Things that do change across the board other than tax rates are:

  • Filing one tax return instead of 2
  • Claiming all of your deductions together
  • Increased income ceilings before credits are disallowed

Married filing separately is the other option you have. Married filing separately can have very unique implications as each state dictates what is considered one spouses income or deduction vs the other. In a community property state like Texas all income and deductions are simply split in half and reported on two tax returns that are essentially identical, per the law. The only ‘separate’ income would be something like a rent home one spouse had prior to marriage, or things listed on a prenuptial agreement.

In addition to having to worry income and deductions, the tax returns have to reference one another and match in a certain way. The separate spouse is listed on the front of the tax return (1040) with their social. You must both itemize, or must both take the standard deduction. There is no mix and match option. Often this causes one person to lose out, in either scenario.

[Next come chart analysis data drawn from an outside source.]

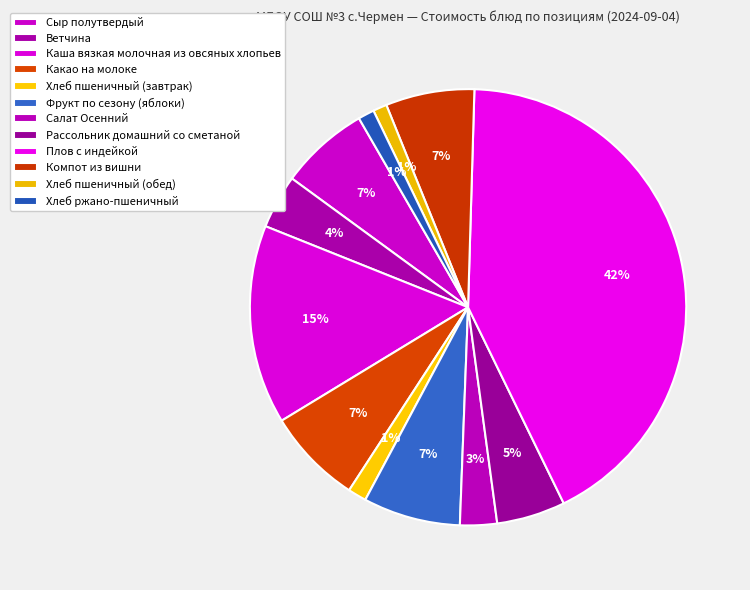

Do Плов с индейкой and Ветчина together represent more than half of the pie?

No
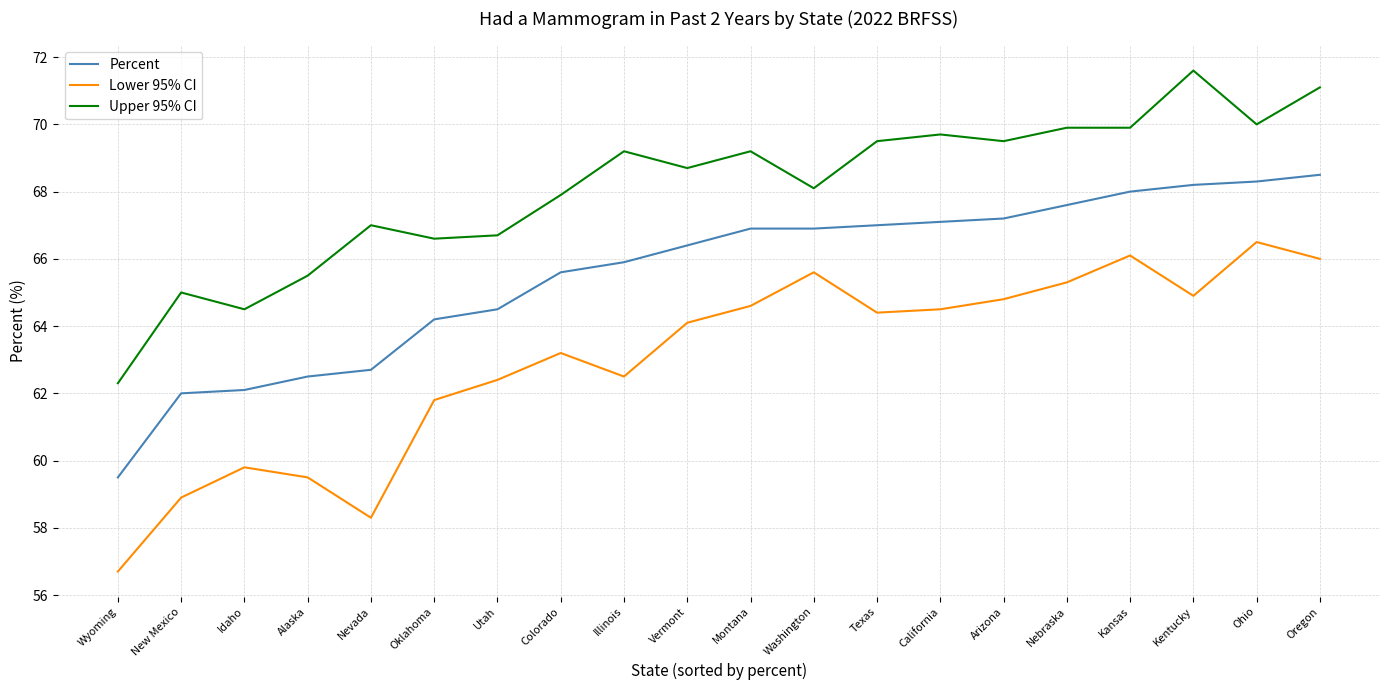

Is it true that Percent equals 68.2 at Kentucky?

True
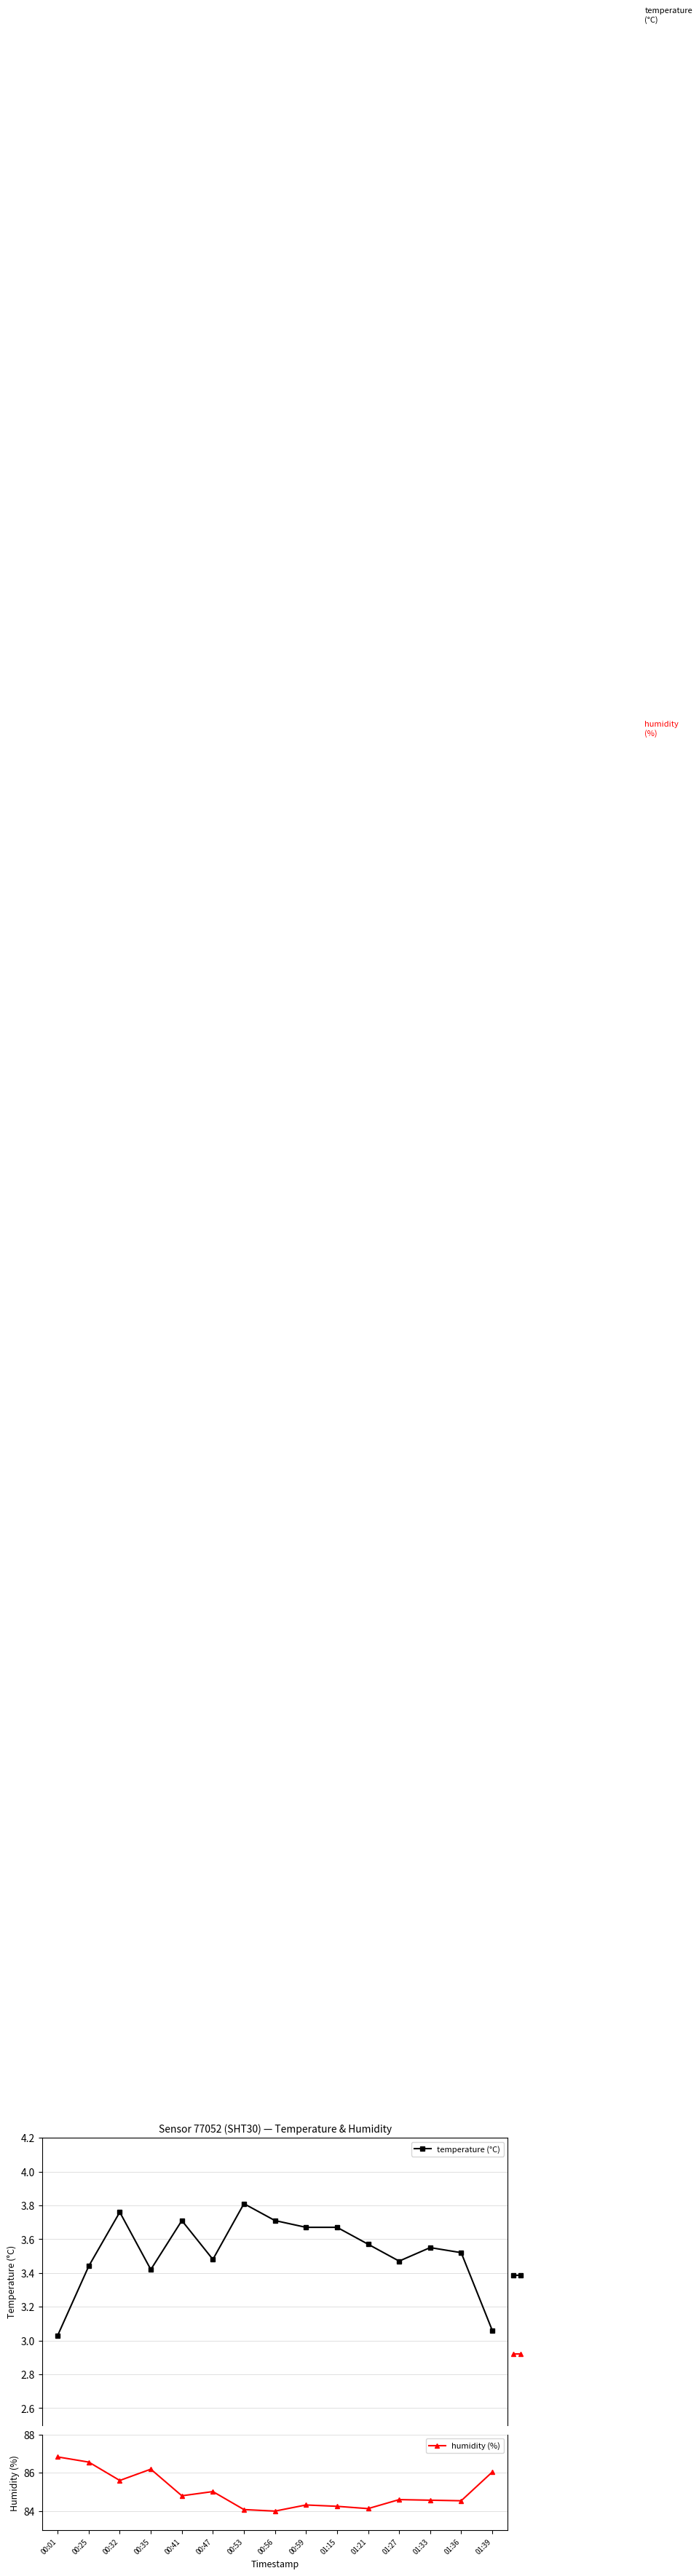

Reading left to right, what are all the values shown in this chart?

temperature (°C): 3.0	3.4	3.8	3.4	3.7	3.5	3.8	3.7	3.7	3.7	3.6	3.5	3.5	3.5	3.1
humidity (%): 86.8	86.6	85.6	86.2	84.8	85.0	84.1	84.0	84.3	84.2	84.1	84.6	84.6	84.5	86.0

Lastly there are a some of credits that you are purely disqualified from claiming if you file married filing separately. The two big ones are college credits, and the earned income credit. The max earnings you can have for IRA contributions is also reduced drastically, all the way down to $10,000.

Why then with all the bad, does anyone file married filing separately?

Well.. everyone’s facts and circumstances are unique. Peoples lives are unique and blending two lives sometimes carries baggage from earlier in life. If you owe debts to the federal government, like IRS – the IRS will take any balance due from a refund with your social security attached to it. Meaning if one spouse has back taxes due, and upon filing a married filing joint tax return the family would get a refund, the IRS will take the entire refund for one spouses back debt. There are ways to claim injured spouse and still get your portion of the refund, but it isn’t simple and isn’t ever the number you think it should be.

Some people live full very happy lives and this is MY money and that is YOUR money – married filing separate is for you. It will likely be a worse tax result… but I would much rather have someone pay a little extra tax and be happy with their spouse, than spawn an epic war saga to be written about by poets and musicians over how to split the refund or balance to the IRS -every-single-year. I am tax preparer man – savior of marriage financial disputes *plants superhero flag. (kidding).

Marriage doesn’t come around too many times in people’s lives, albeit for some it happens more than others. It could be an easy conversation or an involved conversation but having a tax consultation meeting with a professional who specializes in individual income tax preparation would be a great idea. It would serve to calm your concerns and confirm it will not be a problem, or possibly identify what needs to be done so come time for your first married tax return, you are ready.